__TASK DESCRIPTION__.
Put the lines of the data below into a numbered list, leaving out any blank lines.

[Extracted data entries]
-- START --
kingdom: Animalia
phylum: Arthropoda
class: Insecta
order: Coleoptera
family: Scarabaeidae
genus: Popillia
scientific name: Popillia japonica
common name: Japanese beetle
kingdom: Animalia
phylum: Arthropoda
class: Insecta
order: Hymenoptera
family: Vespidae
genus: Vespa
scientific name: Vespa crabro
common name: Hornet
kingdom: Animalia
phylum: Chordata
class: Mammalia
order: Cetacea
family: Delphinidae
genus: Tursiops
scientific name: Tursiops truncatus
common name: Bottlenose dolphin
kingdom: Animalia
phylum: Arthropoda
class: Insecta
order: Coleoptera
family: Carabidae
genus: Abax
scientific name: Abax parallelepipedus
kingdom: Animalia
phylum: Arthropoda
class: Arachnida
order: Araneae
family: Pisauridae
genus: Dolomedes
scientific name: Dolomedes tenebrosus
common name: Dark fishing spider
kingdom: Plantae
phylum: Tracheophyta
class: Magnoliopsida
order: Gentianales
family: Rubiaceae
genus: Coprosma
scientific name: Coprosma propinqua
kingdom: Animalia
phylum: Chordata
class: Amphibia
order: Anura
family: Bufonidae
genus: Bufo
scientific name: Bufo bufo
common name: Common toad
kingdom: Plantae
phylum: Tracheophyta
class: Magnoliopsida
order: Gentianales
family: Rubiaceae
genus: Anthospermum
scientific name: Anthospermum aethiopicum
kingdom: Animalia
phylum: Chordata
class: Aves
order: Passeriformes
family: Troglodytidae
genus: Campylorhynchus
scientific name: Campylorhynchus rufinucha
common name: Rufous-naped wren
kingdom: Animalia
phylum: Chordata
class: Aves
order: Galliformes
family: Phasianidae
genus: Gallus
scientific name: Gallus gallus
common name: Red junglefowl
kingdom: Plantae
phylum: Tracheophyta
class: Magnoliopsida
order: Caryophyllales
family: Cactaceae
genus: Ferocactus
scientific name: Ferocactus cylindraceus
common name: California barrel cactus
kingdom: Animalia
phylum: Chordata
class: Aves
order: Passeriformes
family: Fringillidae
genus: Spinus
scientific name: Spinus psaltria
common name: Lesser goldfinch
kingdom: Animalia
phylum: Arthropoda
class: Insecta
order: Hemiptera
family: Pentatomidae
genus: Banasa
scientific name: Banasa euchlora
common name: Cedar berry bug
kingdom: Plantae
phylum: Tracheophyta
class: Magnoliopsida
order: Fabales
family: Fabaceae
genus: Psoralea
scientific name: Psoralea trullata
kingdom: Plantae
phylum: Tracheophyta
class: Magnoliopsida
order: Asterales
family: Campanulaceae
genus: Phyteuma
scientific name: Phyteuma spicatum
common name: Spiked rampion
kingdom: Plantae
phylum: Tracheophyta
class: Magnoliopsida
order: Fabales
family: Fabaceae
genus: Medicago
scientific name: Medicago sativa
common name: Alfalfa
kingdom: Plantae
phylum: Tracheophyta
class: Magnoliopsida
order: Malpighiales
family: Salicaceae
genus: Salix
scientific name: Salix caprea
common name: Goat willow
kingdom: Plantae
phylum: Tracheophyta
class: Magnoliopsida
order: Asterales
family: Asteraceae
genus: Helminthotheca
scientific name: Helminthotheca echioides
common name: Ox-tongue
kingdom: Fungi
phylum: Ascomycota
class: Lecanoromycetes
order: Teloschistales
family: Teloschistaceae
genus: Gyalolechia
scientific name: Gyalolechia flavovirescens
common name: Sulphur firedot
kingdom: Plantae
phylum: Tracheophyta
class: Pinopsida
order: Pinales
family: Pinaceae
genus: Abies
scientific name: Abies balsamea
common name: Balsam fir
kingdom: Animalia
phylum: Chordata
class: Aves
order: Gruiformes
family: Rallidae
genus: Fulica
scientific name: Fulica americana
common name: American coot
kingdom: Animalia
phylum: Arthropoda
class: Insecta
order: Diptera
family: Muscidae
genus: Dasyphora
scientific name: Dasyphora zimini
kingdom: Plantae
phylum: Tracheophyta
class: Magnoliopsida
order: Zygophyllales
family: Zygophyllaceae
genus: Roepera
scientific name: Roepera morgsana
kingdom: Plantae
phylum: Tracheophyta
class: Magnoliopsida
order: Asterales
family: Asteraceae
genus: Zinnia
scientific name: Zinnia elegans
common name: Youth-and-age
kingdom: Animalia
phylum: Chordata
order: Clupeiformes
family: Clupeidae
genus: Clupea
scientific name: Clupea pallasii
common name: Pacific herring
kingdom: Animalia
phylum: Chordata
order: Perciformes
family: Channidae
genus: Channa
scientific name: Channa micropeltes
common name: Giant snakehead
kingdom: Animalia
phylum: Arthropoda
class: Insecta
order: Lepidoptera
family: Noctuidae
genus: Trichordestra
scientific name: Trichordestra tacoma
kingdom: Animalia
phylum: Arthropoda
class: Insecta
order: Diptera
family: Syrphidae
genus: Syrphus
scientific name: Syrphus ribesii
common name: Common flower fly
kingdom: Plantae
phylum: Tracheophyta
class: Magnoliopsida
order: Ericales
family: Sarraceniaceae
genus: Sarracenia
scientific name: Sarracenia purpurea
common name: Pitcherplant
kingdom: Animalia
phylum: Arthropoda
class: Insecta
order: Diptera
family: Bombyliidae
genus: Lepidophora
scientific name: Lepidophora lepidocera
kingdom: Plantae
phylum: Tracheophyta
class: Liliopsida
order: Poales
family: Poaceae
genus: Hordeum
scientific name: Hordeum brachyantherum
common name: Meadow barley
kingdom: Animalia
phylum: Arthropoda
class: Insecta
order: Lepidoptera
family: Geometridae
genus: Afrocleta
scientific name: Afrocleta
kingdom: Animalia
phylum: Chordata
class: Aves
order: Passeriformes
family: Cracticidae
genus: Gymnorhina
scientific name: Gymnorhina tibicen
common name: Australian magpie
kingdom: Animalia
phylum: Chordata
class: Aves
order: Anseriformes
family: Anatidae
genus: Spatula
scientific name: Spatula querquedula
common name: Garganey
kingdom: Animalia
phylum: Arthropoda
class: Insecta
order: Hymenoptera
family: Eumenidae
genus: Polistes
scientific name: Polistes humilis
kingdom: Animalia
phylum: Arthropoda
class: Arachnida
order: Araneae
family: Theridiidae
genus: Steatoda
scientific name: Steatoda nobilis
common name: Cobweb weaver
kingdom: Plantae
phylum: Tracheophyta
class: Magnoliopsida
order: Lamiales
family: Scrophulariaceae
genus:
-- END --
__SOLUTION TO THIS PROBLEM__.
1. kingdom: Animalia
2. phylum: Arthropoda
3. class: Insecta
4. order: Coleoptera
5. family: Scarabaeidae
6. genus: Popillia
7. scientific name: Popillia japonica
8. common name: Japanese beetle
9. kingdom: Animalia
10. phylum: Arthropoda
11. class: Insecta
12. order: Hymenoptera
13. family: Vespidae
14. genus: Vespa
15. scientific name: Vespa crabro
16. common name: Hornet
17. kingdom: Animalia
18. phylum: Chordata
19. class: Mammalia
20. order: Cetacea
21. family: Delphinidae
22. genus: Tursiops
23. scientific name: Tursiops truncatus
24. common name: Bottlenose dolphin
25. kingdom: Animalia
26. phylum: Arthropoda
27. class: Insecta
28. order: Coleoptera
29. family: Carabidae
30. genus: Abax
31. scientific name: Abax parallelepipedus
32. kingdom: Animalia
33. phylum: Arthropoda
34. class: Arachnida
35. order: Araneae
36. family: Pisauridae
37. genus: Dolomedes
38. scientific name: Dolomedes tenebrosus
39. common name: Dark fishing spider
40. kingdom: Plantae
41. phylum: Tracheophyta
42. class: Magnoliopsida
43. order: Gentianales
44. family: Rubiaceae
45. genus: Coprosma
46. scientific name: Coprosma propinqua
47. kingdom: Animalia
48. phylum: Chordata
49. class: Amphibia
50. order: Anura
51. family: Bufonidae
52. genus: Bufo
53. scientific name: Bufo bufo
54. common name: Common toad
55. kingdom: Plantae
56. phylum: Tracheophyta
57. class: Magnoliopsida
58. order: Gentianales
59. family: Rubiaceae
60. genus: Anthospermum
61. scientific name: Anthospermum aethiopicum
62. kingdom: Animalia
63. phylum: Chordata
64. class: Aves
65. order: Passeriformes
66. family: Troglodytidae
67. genus: Campylorhynchus
68. scientific name: Campylorhynchus rufinucha
69. common name: Rufous-naped wren
70. kingdom: Animalia
71. phylum: Chordata
72. class: Aves
73. order: Galliformes
74. family: Phasianidae
75. genus: Gallus
76. scientific name: Gallus gallus
77. common name: Red junglefowl
78. kingdom: Plantae
79. phylum: Tracheophyta
80. class: Magnoliopsida
81. order: Caryophyllales
82. family: Cactaceae
83. genus: Ferocactus
84. scientific name: Ferocactus cylindraceus
85. common name: California barrel cactus
86. kingdom: Animalia
87. phylum: Chordata
88. class: Aves
89. order: Passeriformes
90. family: Fringillidae
91. genus: Spinus
92. scientific name: Spinus psaltria
93. common name: Lesser goldfinch
94. kingdom: Animalia
95. phylum: Arthropoda
96. class: Insecta
97. order: Hemiptera
98. family: Pentatomidae
99. genus: Banasa
100. scientific name: Banasa euchlora
101. common name: Cedar berry bug
102. kingdom: Plantae
103. phylum: Tracheophyta
104. class: Magnoliopsida
105. order: Fabales
106. family: Fabaceae
107. genus: Psoralea
108. scientific name: Psoralea trullata
109. kingdom: Plantae
110. phylum: Tracheophyta
111. class: Magnoliopsida
112. order: Asterales
113. family: Campanulaceae
114. genus: Phyteuma
115. scientific name: Phyteuma spicatum
116. common name: Spiked rampion
117. kingdom: Plantae
118. phylum: Tracheophyta
119. class: Magnoliopsida
120. order: Fabales
121. family: Fabaceae
122. genus: Medicago
123. scientific name: Medicago sativa
124. common name: Alfalfa
125. kingdom: Plantae
126. phylum: Tracheophyta
127. class: Magnoliopsida
128. order: Malpighiales
129. family: Salicaceae
130. genus: Salix
131. scientific name: Salix caprea
132. common name: Goat willow
133. kingdom: Plantae
134. phylum: Tracheophyta
135. class: Magnoliopsida
136. order: Asterales
137. family: Asteraceae
138. genus: Helminthotheca
139. scientific name: Helminthotheca echioides
140. common name: Ox-tongue
141. kingdom: Fungi
142. phylum: Ascomycota
143. class: Lecanoromycetes
144. order: Teloschistales
145. family: Teloschistaceae
146. genus: Gyalolechia
147. scientific name: Gyalolechia flavovirescens
148. common name: Sulphur firedot
149. kingdom: Plantae
150. phylum: Tracheophyta
151. class: Pinopsida
152. order: Pinales
153. family: Pinaceae
154. genus: Abies
155. scientific name: Abies balsamea
156. common name: Balsam fir
157. kingdom: Animalia
158. phylum: Chordata
159. class: Aves
160. order: Gruiformes
161. family: Rallidae
162. genus: Fulica
163. scientific name: Fulica americana
164. common name: American coot
165. kingdom: Animalia
166. phylum: Arthropoda
167. class: Insecta
168. order: Diptera
169. family: Muscidae
170. genus: Dasyphora
171. scientific name: Dasyphora zimini
172. kingdom: Plantae
173. phylum: Tracheophyta
174. class: Magnoliopsida
175. order: Zygophyllales
176. family: Zygophyllaceae
177. genus: Roepera
178. scientific name: Roepera morgsana
179. kingdom: Plantae
180. phylum: Tracheophyta
181. class: Magnoliopsida
182. order: Asterales
183. family: Asteraceae
184. genus: Zinnia
185. scientific name: Zinnia elegans
186. common name: Youth-and-age
187. kingdom: Animalia
188. phylum: Chordata
189. order: Clupeiformes
190. family: Clupeidae
191. genus: Clupea
192. scientific name: Clupea pallasii
193. common name: Pacific herring
194. kingdom: Animalia
195. phylum: Chordata
196. order: Perciformes
197. family: Channidae
198. genus: Channa
199. scientific name: Channa micropeltes
200. common name: Giant snakehead
201. kingdom: Animalia
202. phylum: Arthropoda
203. class: Insecta
204. order: Lepidoptera
205. family: Noctuidae
206. genus: Trichordestra
207. scientific name: Trichordestra tacoma
208. kingdom: Animalia
209. phylum: Arthropoda
210. class: Insecta
211. order: Diptera
212. family: Syrphidae
213. genus: Syrphus
214. scientific name: Syrphus ribesii
215. common name: Common flower fly
216. kingdom: Plantae
217. phylum: Tracheophyta
218. class: Magnoliopsida
219. order: Ericales
220. family: Sarraceniaceae
221. genus: Sarracenia
222. scientific name: Sarracenia purpurea
223. common name: Pitcherplant
224. kingdom: Animalia
225. phylum: Arthropoda
226. class: Insecta
227. order: Diptera
228. family: Bombyliidae
229. genus: Lepidophora
230. scientific name: Lepidophora lepidocera
231. kingdom: Plantae
232. phylum: Tracheophyta
233. class: Liliopsida
234. order: Poales
235. family: Poaceae
236. genus: Hordeum
237. scientific name: Hordeum brachyantherum
238. common name: Meadow barley
239. kingdom: Animalia
240. phylum: Arthropoda
241. class: Insecta
242. order: Lepidoptera
243. family: Geometridae
244. genus: Afrocleta
245. scientific name: Afrocleta
246. kingdom: Animalia
247. phylum: Chordata
248. class: Aves
249. order: Passeriformes
250. family: Cracticidae
251. genus: Gymnorhina
252. scientific name: Gymnorhina tibicen
253. common name: Australian magpie
254. kingdom: Animalia
255. phylum: Chordata
256. class: Aves
257. order: Anseriformes
258. family: Anatidae
259. genus: Spatula
260. scientific name: Spatula querquedula
261. common name: Garganey
262. kingdom: Animalia
263. phylum: Arthropoda
264. class: Insecta
265. order: Hymenoptera
266. family: Eumenidae
267. genus: Polistes
268. scientific name: Polistes humilis
269. kingdom: Animalia
270. phylum: Arthropoda
271. class: Arachnida
272. order: Araneae
273. family: Theridiidae
274. genus: Steatoda
275. scientific name: Steatoda nobilis
276. common name: Cobweb weaver
277. kingdom: Plantae
278. phylum: Tracheophyta
279. class: Magnoliopsida
280. order: Lamiales
281. family: Scrophulariaceae
282. genus:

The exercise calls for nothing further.